--- START OF TEXT SHOWN ---

2022 CF-18 demo had a birdstrike while performing in Michigan this week.

RCAF CF-18 Demo Pilot Saves Aircraft After Real-Life 'Top Gun' Incident at Airshow


----------



## Dana381

Hats off to the pilot for hanling it well.


----------



## Quirky

Dana381 said:


> Hats off to the pilot for hanling it well.


Agreed. Top gun pilots just lose control and eject, apparently.


----------



## SeaKingTacco

Quirky said:


> Agreed. Top gun pilots just lose control and eject, apparently.


It is Top Gun Canon that USN jets lose control and must be ejected from, if they lose one of two engines. There is apparently no NATOPs procedure to save the fighter…


----------



## MTShaw

SeaKingTacco said:


> It is Top Gun Canon that USN jets lose control and must be ejected from, if they lose one of two engine. There is apparently no NATOPs procedure to save the fighter…


And the canon efficacy that cannons work in dogfight that actually occurr.


----------



## SeaKingTacco

MTShaw said:


> And the canon efficacy that cannons work in dogfight that actually occurr.


There is no kill like a guns kill, apparently…

In Top Gun land, BVR missiles do not exist…


----------



## OldSolduer

Well done to the pilot. 👍🏻👍🏻


----------



## RaceAddict

armrdsoul77 said:


> 2022 CF-18 demo had a birdstrike while performing in Michigan this week.
> 
> RCAF CF-18 Demo Pilot Saves Aircraft After Real-Life 'Top Gun' Incident at AirshowView attachment 71320



"Mav's in trouble. He’s in a flat spin, he’s heading out to sea."

Seriously though, the demo bird looks _really_ good this year. Kudos to the team that designed and painted it.


----------



## Dana381

SeaKingTacco said:


> There is no kill like a guns kill, apparently…
> 
> In Top Gun land, BVR missiles do not exist…



Who wants to watch a missile fire and disappear, only to watch a blip on radar disappear also? BVR missiles are awesome but boring in a movie.


----------



## armrdsoul77




----------



## daftandbarmy

armrdsoul77 said:


> 2022 CF-18 demo had a birdstrike while performing in Michigan this week.
> 
> RCAF CF-18 Demo Pilot Saves Aircraft After Real-Life 'Top Gun' Incident at AirshowView attachment 71320



Wait a minute... we actually have a Canadian Forces CF-18 Demonstration Team, and it's not called the 'Snowbirds'?


----------



## dimsum

daftandbarmy said:


> Wait a minute... we actually have a Canadian Forces CF-18 Demonstration Team, and it's not called the 'Snowbirds'?

--- END OF TEXT SHOWN ---
--- START OF AVAILABLE DATA ---

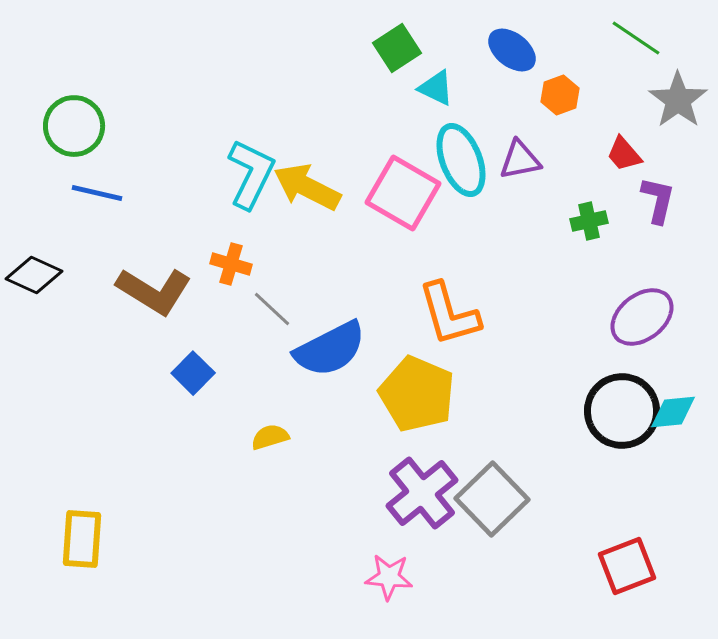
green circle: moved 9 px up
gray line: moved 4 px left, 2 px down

--- END OF AVAILABLE DATA ---

*EXERCISE DETAILS*
Please return, word for word, the part of the CF-18 birdstrike thread above starting at "## RaceAddict" and ending at "and painted it.".

*FINAL RESULT*
## RaceAddict

armrdsoul77 said:


> 2022 CF-18 demo had a birdstrike while performing in Michigan this week.
> 
> RCAF CF-18 Demo Pilot Saves Aircraft After Real-Life 'Top Gun' Incident at AirshowView attachment 71320



"Mav's in trouble. He’s in a flat spin, he’s heading out to sea."

Seriously though, the demo bird looks _really_ good this year. Kudos to the team that designed and painted it.